Aim of the exercise ▸ Return every line of the data below that includes the string "knee".

◇ ◇ ◇ ◇ ◇

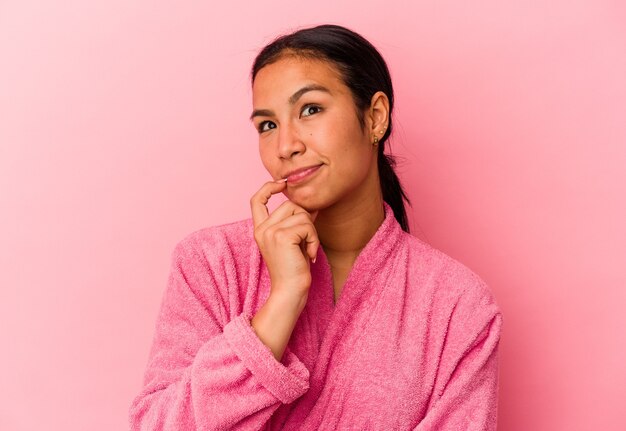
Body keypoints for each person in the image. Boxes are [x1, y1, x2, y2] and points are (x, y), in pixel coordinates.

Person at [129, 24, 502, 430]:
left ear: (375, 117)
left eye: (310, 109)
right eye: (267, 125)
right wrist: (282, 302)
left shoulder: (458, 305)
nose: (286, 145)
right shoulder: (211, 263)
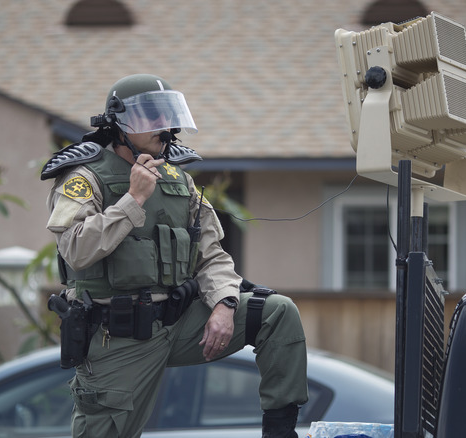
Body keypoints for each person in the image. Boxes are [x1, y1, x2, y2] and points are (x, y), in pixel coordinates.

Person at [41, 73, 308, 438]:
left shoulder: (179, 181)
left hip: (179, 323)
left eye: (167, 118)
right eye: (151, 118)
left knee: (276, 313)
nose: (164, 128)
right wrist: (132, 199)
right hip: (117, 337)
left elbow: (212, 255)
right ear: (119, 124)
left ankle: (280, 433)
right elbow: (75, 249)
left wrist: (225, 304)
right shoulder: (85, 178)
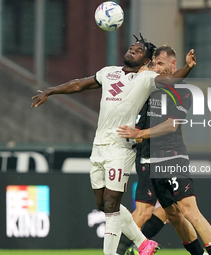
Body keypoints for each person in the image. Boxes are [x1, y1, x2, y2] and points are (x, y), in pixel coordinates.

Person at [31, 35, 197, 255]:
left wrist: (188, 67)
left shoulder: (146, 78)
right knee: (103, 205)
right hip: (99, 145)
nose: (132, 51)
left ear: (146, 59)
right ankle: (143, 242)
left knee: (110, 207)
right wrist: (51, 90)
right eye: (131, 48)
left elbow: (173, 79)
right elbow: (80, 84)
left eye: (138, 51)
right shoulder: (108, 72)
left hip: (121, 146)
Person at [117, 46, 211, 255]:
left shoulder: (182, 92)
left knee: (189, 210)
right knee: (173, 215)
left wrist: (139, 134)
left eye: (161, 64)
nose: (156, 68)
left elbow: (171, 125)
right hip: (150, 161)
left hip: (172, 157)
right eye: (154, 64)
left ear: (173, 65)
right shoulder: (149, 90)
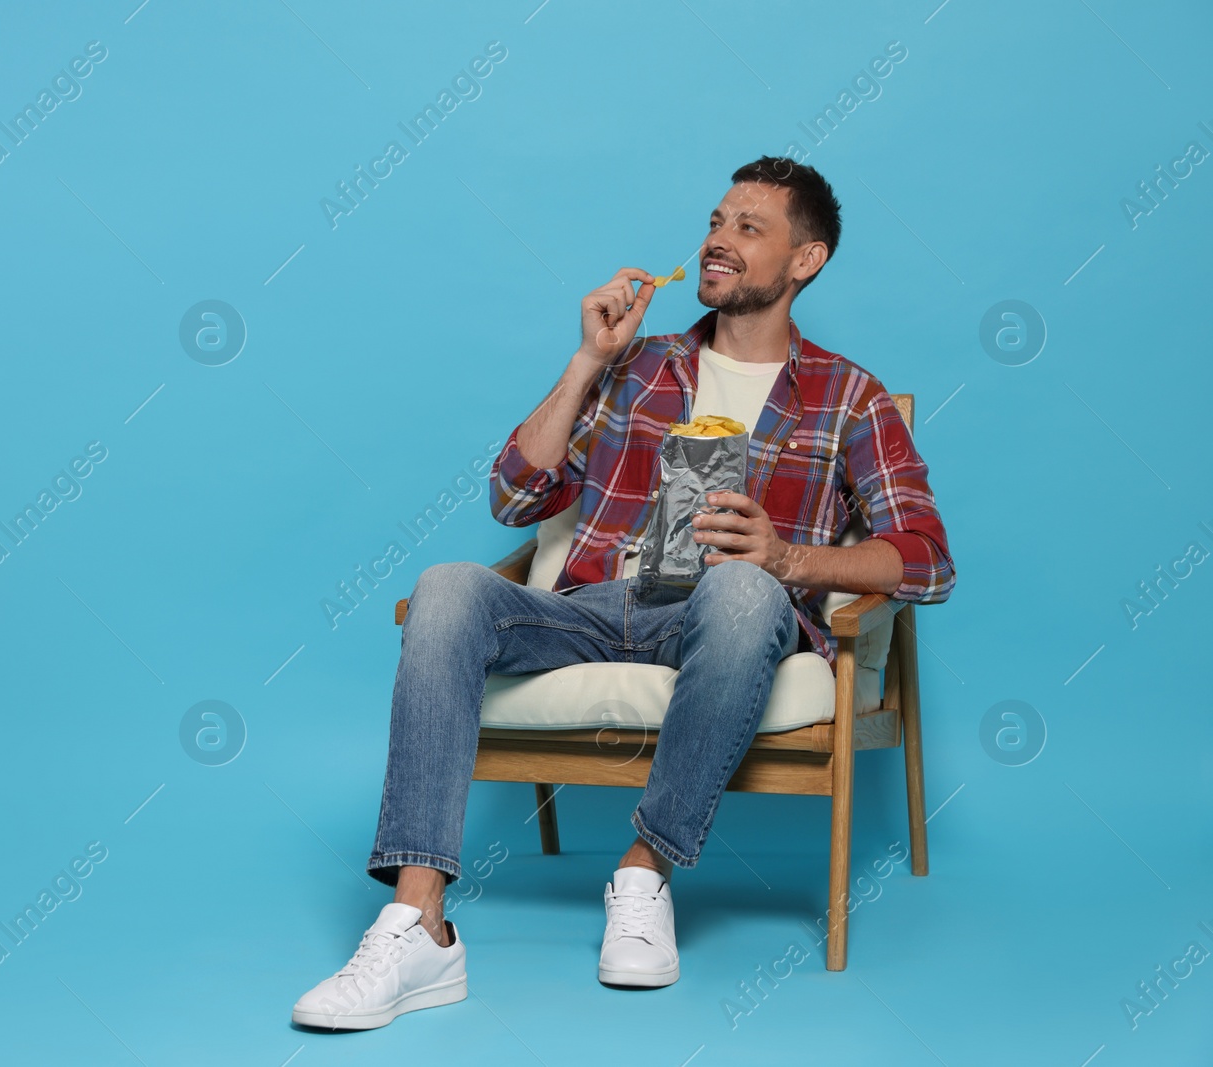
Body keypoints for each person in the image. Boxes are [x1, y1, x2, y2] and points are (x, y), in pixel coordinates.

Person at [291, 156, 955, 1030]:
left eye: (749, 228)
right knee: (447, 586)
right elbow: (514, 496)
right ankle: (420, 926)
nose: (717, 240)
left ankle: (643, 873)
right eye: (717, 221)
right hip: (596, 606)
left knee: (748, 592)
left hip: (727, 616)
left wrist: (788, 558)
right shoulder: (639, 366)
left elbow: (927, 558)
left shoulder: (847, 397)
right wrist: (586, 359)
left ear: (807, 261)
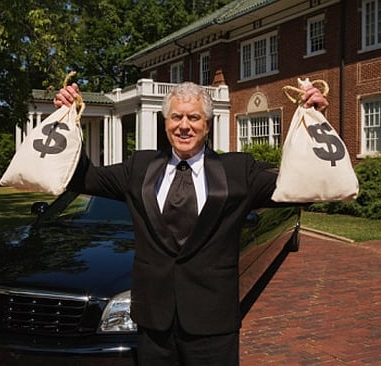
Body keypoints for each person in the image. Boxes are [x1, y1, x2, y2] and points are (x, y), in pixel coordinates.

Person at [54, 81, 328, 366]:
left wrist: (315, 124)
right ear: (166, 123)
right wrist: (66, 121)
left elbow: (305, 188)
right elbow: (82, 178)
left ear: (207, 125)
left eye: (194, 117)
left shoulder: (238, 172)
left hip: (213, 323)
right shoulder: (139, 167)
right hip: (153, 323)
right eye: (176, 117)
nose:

◇ ◇ ◇ ◇ ◇

Worked solution ▸
left knee: (276, 313)
right knee: (103, 205)
left knee: (110, 207)
left knee: (189, 210)
right knee: (173, 215)
right knee: (447, 586)
left knee: (748, 592)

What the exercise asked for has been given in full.